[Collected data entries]
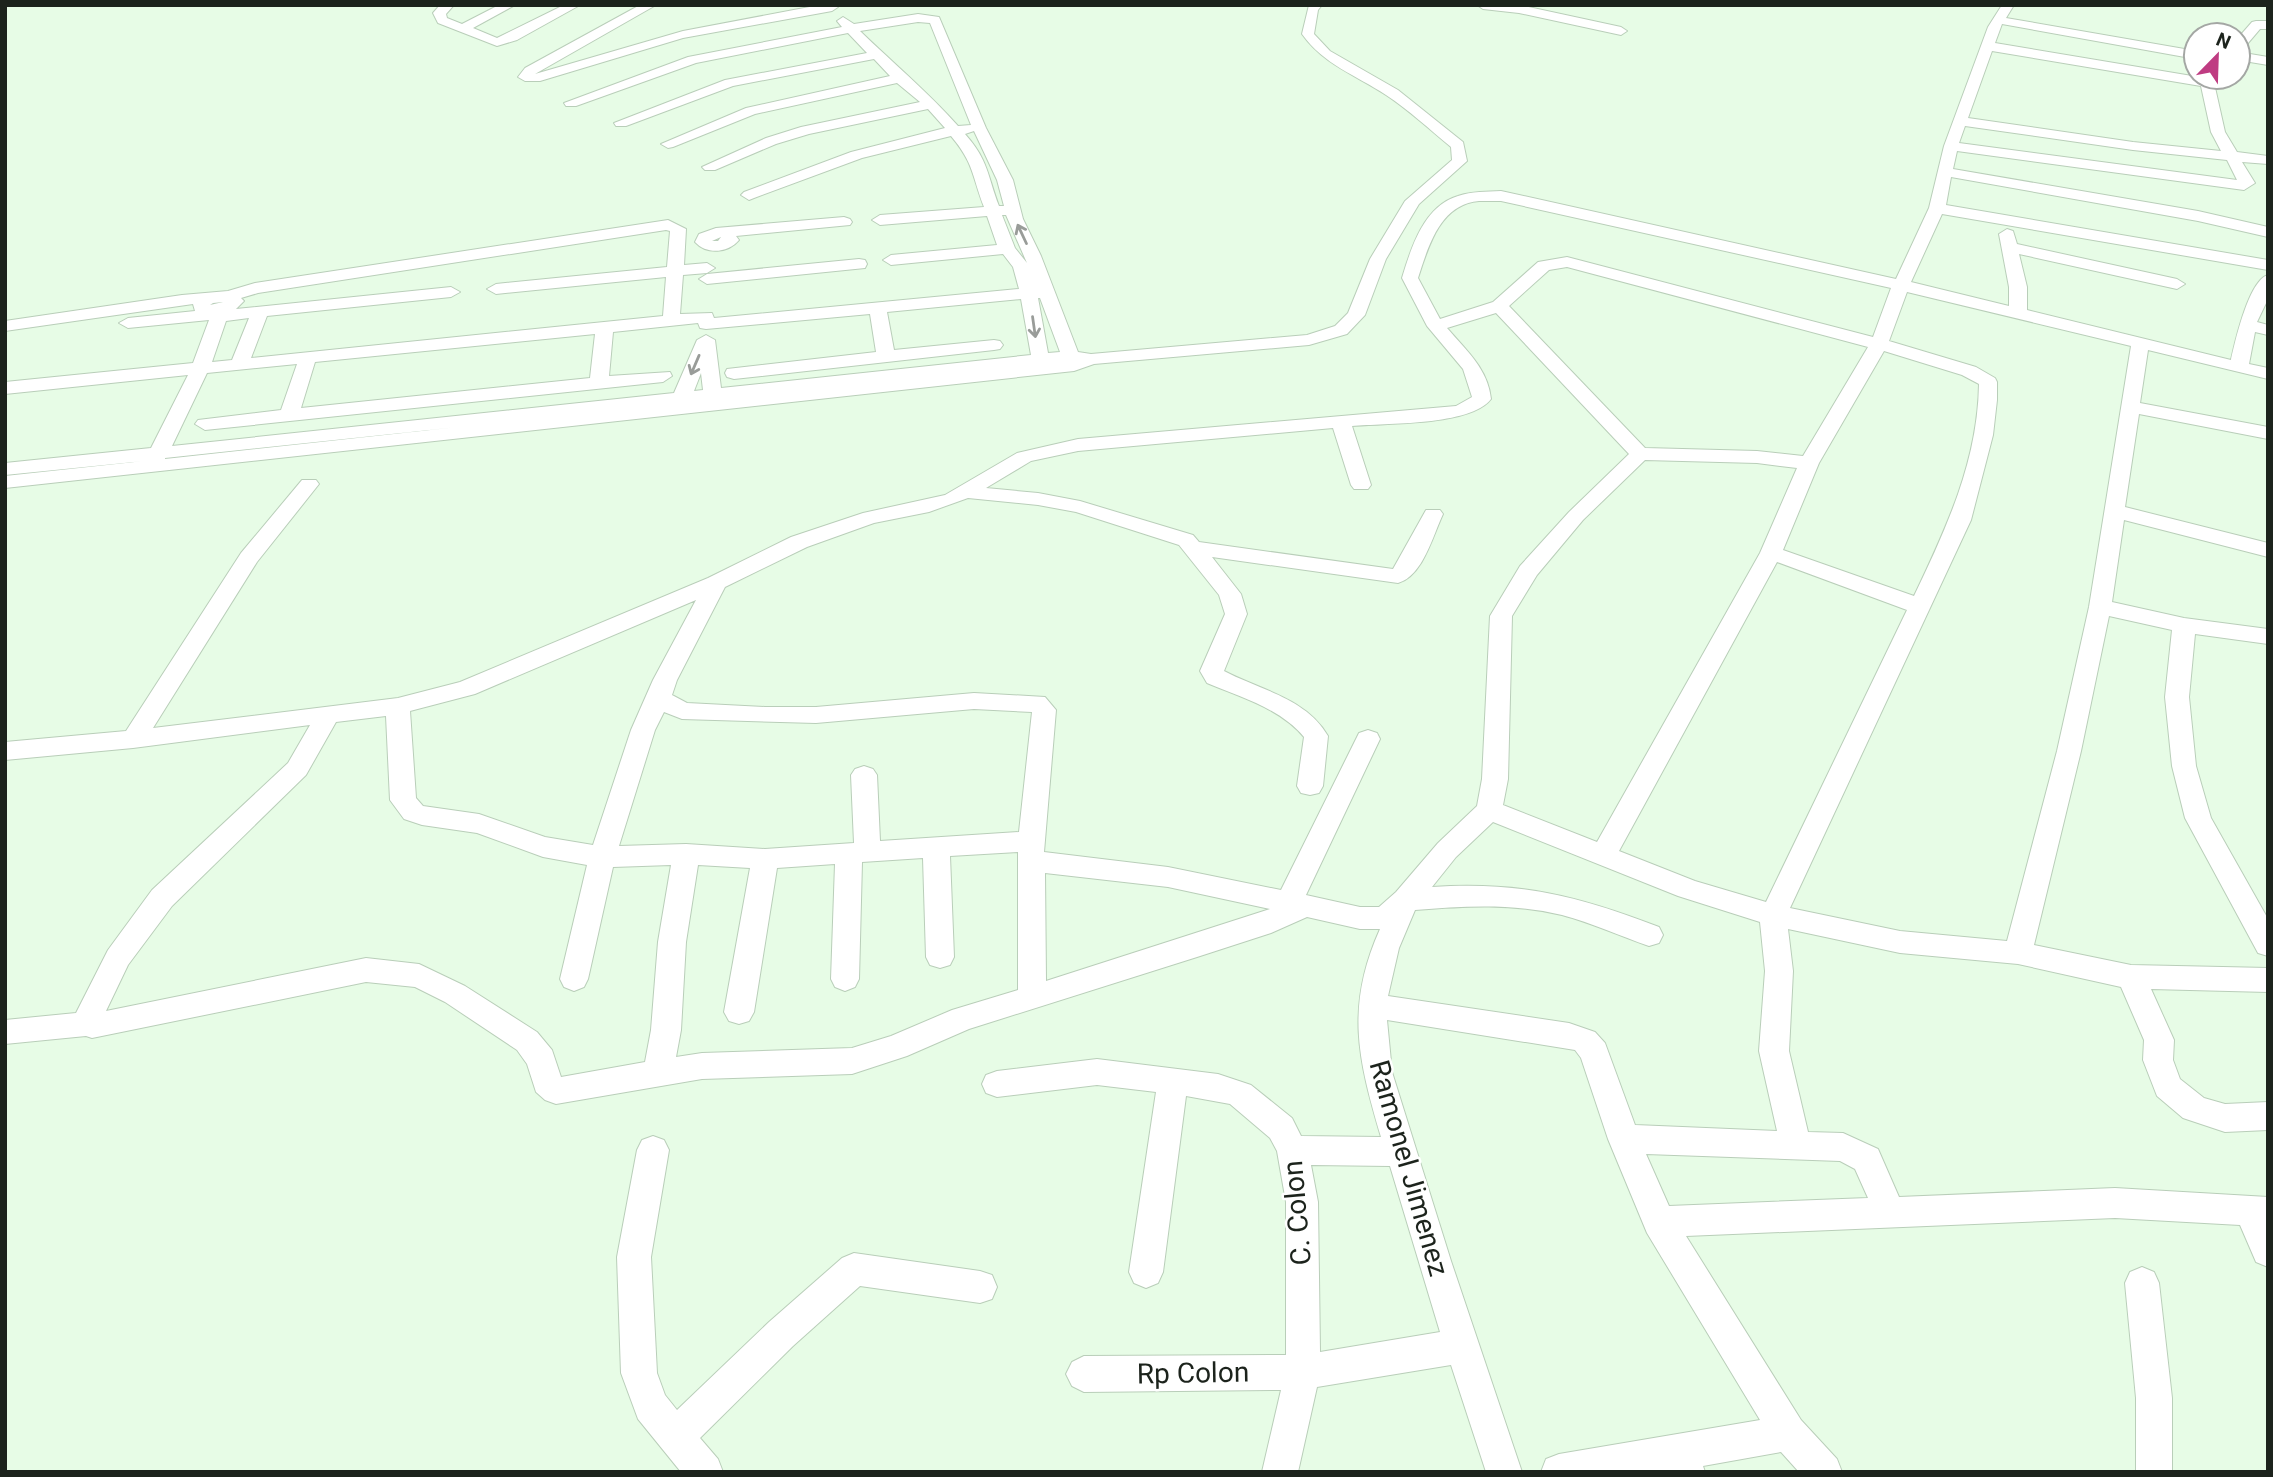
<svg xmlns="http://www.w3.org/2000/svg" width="2273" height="1477" viewBox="0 0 2273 1477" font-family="Roboto,sans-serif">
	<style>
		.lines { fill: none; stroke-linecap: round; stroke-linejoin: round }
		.street-casing { stroke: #b9ceb9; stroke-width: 2 }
		.street { fill: #fff; fill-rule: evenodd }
		.oneway { stroke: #999c99 }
		.labels { text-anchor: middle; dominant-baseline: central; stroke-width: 5; stroke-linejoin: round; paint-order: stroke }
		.near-street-label { font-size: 28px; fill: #1c231c; stroke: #fff }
	</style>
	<rect width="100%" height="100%" fill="#e7fce6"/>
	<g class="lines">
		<g class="street-casing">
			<g id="street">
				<polygon points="440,5 454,5 446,14 447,18 462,24 499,5 515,5 473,28 497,38 564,5 580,5 517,40 497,46 438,23 433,13"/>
				<polygon points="640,5 656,5 535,74 683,31 820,5 838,7 832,11 683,38 540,81 525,81 518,77 525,68"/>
				<path d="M1309,5H1322L1318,10L1314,34L1330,51L1398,90L1463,142L1467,161L1419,204L1386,259L1365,315L1347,334L1309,345L1094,364L1074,371L5,488V476L144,461L5,475V463L151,448L188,375L5,394V382L193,363L209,320L128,328L119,323L128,318L195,311L193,304L5,331V321L182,295L228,291L255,283L668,220L686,229L684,265L707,263L715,268L707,273L683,275L680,314L712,313L714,318L1019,289L1013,267L1003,254L891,265L883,260L891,255L997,245L987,216L880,225L872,220L880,215L984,207C972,176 974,163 951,136L862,158L754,198L749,200L741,195L744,192L851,152L945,128L928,109L809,134L776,144L715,170H705L702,167L766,138L801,127L920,102L897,83L755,114L673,147L668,148L661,144L746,108L890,76L874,59L733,86L626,126H616L614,123L725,80L867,53L848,33L696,63L576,106H566L564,103L688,57L842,27L837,21L843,17L854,24L918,14L939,17L986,128L1013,180L1023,219L1041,256L1078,352L1091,354L1307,335L1335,326L1348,313L1370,259L1405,201L1452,160L1451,147C1429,129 1409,110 1386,95C1356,75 1324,65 1302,34ZM918,22L930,23L971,125L958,126C928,92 893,63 860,31ZM974,131L997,180L1004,206H999C987,175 989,161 965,134ZM1002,215H1006L1027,263L1015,248ZM666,230L670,231L667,267L496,284L487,289L496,294L666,277L663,316L251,358L267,316L451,297L460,292L451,287L236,309L244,301L241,298L258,293ZM1038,298H1040L1060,352L1048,353ZM1021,299L1031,355L721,388L715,340L706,335L697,340L674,393L172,446L207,373L297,364L281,410L198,420L195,424L205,430L663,382L672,376L670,372L609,376L613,332L698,323L700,328L706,329L870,314L876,352L727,369L725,373L727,377L734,379L994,350L1000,349L1003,345L1000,341L994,340L894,350L887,312ZM223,302L210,305L213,303ZM249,318L232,360L212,362L226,321ZM595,334L590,378L301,408L315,362ZM701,373L703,390L694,391ZM458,427L165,459V458Z"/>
				<polygon points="1477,5 1519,5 1621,27 1627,31 1621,35 1519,13 1483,9"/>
				<path d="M2002,5H2014L2006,18L2196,51V59L2002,24L1995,43L2204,78L2219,77L2214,83L2225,132L2237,152L2268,156V164L2242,162L2255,183L2244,190L1957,151L1953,169L2198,211L2268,227V237L2198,221L1951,177L1946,205L2268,260V270L1942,214L1911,282L2009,306V287L1999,234L2007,229L2013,231L2017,244L2177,279L2185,284L2177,289L2019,254L2027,287V310L2231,360C2235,342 2249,280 2268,275V299L2257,322L2268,325V335L2255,332L2249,364L2268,368V379L2148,350L2140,403L2268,427V439L2139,414L2125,507L2268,543V557L2124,520L2112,602L2184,618L2268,629V644L2195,634L2189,697L2196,766L2211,818L2268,919V956L2258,953L2185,818L2172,766L2165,697L2172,630L2109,616L2081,751L2034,945L2131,965L2268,968V992L2151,989L2174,1040L2173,1060L2180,1079L2204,1098L2225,1104L2268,1102V1130L2225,1132L2183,1118L2157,1096L2143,1060L2144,1040L2121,987L2018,964L1900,953L1788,929L1793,971L1789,1051L1808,1132L1843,1133L1878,1149L1899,1197L2115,1188L2268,1197V1267L2256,1262L2240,1225L2115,1218L1686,1236L1801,1420L1837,1459L1842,1472H1799L1781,1452L1703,1466L1705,1472H1541L1546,1459L1559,1454L1760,1420L1647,1233L1608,1139L1581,1058L1575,1050L1387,1020L1392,1072L1451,1261L1522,1472H1486L1451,1365L1317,1387L1298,1472H1262L1281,1390L1084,1392L1072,1386L1066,1374L1072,1362L1084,1356L1286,1355V1202L1277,1151L1270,1138L1230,1104L1186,1096L1163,1272L1158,1283L1146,1288L1134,1283L1129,1272L1156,1092L1097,1085L997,1097L986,1093L982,1084L986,1075L997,1071L1097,1059L1218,1074L1251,1085L1292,1118L1301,1136L1381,1137C1358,1059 1345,1007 1380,929H1360L1307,917L1271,933L1197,957L969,1029L907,1056L852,1074L702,1079L556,1104L545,1100L536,1092L527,1064L517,1050L445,1002L415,987L366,982L92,1038L86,1036L5,1044V1020L76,1013L108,950L152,890L288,763L310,725L133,748L5,760V742L126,731L241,553L302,480H316L319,484L257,562L153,728L398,698L460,682L708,578L791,537L863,513L945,495L1017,453L1078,439L1456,406L1472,397L1463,369L1427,326L1402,278C1411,248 1424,206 1458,196C1472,191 1486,192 1501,191L1896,279L1929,208L1944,146L1988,27ZM1992,51L2201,86L2211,132L2221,151L2133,142L1968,118ZM1965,126L2133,150L2227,160L2237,180L1959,143ZM1479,201H1501L1891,288L1873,337L1567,257L1538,262L1493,302L1440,319L1418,278C1428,247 1440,204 1479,201ZM1567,267L1868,347L1803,456L1757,451L1645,448L1509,306L1549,270ZM1907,292L2131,346L2089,607L2057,751L2007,941L1900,931L1790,908L1971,520L1993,435L1997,400V382L1995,378L1976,367L1889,341ZM1496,313L1629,454L1569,512L1520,566L1490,616L1482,779L1477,806L1438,843L1396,892L1379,907H1360L1306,895L1380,739L1377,733L1368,730L1359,733L1281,890L1168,867L1044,852L1056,710L1045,697L974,693L816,707H765L687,703L672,695L677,680L725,587L807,547L874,523L929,512L968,498L1038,505L1076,512L1179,545L1219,595L1225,614L1200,671L1207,683C1240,697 1280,708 1304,737L1297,786L1301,793L1310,795L1319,793L1323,786L1328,736C1306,698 1260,690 1224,671L1247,614L1241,594L1212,557L1398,583C1423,576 1433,535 1443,514L1440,510H1426L1393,569L1199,542L1193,535L1080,501L1038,493L986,488L1031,461L1078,451L1333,428L1351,485L1354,489H1368L1371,485L1352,426C1385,423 1471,426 1491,399C1488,369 1466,350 1447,328ZM1884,351L1962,375L1979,384C1978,461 1946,529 1914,596L1783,550L1819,463ZM1645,460L1757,463L1797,468L1760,553L1597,842L1503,805L1508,779L1512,616L1537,575L1583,520ZM1777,562L1907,610L1766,902L1695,881L1619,851ZM696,600L653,680L631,730L593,845L545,837L479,814L423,806L416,798L410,711L475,694ZM974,709L1032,712L1019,832L880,841L877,775L873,769L864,766L855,769L851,775L854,843L765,849L686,844L619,846L655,730L664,712L682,719L816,723ZM386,716L390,800L404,819L422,825L477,833L543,857L587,865L560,979L564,987L574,991L584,987L588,979L613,867L671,865L658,942L651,1030L645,1062L561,1077L552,1050L537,1032L465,986L419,964L366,958L106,1011L128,965L172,906L306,775L336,722ZM1493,822L1678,896L1760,922L1765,971L1759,1051L1777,1131L1635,1125L1605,1043L1595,1032L1569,1023L1388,996L1399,948L1415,910C1464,906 1514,903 1562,915C1592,923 1620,936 1649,946L1659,943L1663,935L1659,927C1579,896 1519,881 1432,887L1456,857ZM1018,852V990L952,1010L891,1036L852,1048L702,1053L676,1057L681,1030L686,942L698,865L750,868L724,1012L729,1021L739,1024L749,1021L754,1012L777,868L835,864L831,979L835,987L845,991L855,987L859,979L862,862L923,858L926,957L930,965L940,968L950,965L954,957L950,856ZM1045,873L1168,887L1270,909L1046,981ZM1646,1154L1840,1161L1855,1169L1868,1198L1669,1206ZM1311,1165L1390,1166L1440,1332L1320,1352L1318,1202Z"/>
				<polygon points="2256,21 2268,21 2268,29 2260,29 2243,49 2238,50 2238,38 2252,22"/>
				<polygon points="2238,52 2268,57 2268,65 2238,60"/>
				<path d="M844,217L850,219L852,222L850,225L736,236L739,240C728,253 707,255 695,242L699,234L716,228ZM721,237L718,241H712Z"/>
				<polygon points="859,259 865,260 867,264 865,268 707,284 699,279 707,274"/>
				<polygon points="653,1136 664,1140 669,1150 651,1257 657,1373 665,1395 677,1410 769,1322 842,1258 854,1253 980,1271 992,1275 997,1287 992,1299 980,1303 860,1286 793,1346 700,1438 718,1459 723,1472 681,1472 638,1419 621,1373 617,1257 637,1150 642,1140"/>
				<polygon points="2142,1267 2154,1272 2159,1283 2172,1398 2172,1472 2136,1472 2136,1398 2125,1283 2130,1272"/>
			</g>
		</g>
		<use href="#street" class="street"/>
	</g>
	<defs><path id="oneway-shaft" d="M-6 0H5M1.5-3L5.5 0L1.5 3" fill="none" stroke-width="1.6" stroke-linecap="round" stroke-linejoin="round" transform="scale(1.75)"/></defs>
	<g class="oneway">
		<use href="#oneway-shaft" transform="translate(1022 234) rotate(-115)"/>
		<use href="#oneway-shaft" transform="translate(1034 327) rotate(82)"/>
		<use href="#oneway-shaft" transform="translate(695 365) rotate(113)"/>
	</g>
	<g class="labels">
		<g class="near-street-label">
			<text transform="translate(1409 1168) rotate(74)">Ramonel Jimenez</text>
			<text transform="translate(1297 1213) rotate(-95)">C. Colon</text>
			<text transform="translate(1193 1373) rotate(-1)">Rp Colon</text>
		</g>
	</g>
	<rect width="2273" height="1477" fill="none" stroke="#1c231c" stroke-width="14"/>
	<g transform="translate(2217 56) rotate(23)"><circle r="33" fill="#ffffff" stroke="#a4a7a4" stroke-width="2"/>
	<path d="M0-5L12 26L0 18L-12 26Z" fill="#bf3c82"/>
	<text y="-10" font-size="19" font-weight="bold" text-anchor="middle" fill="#1c231c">N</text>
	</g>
</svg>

# WHAT THIS TASK INVOLVES:
Using the data above, copy each line that contains "lines".

# WRITTEN ANSWER:
		.lines { fill: none; stroke-linecap: round; stroke-linejoin: round }
	<g class="lines">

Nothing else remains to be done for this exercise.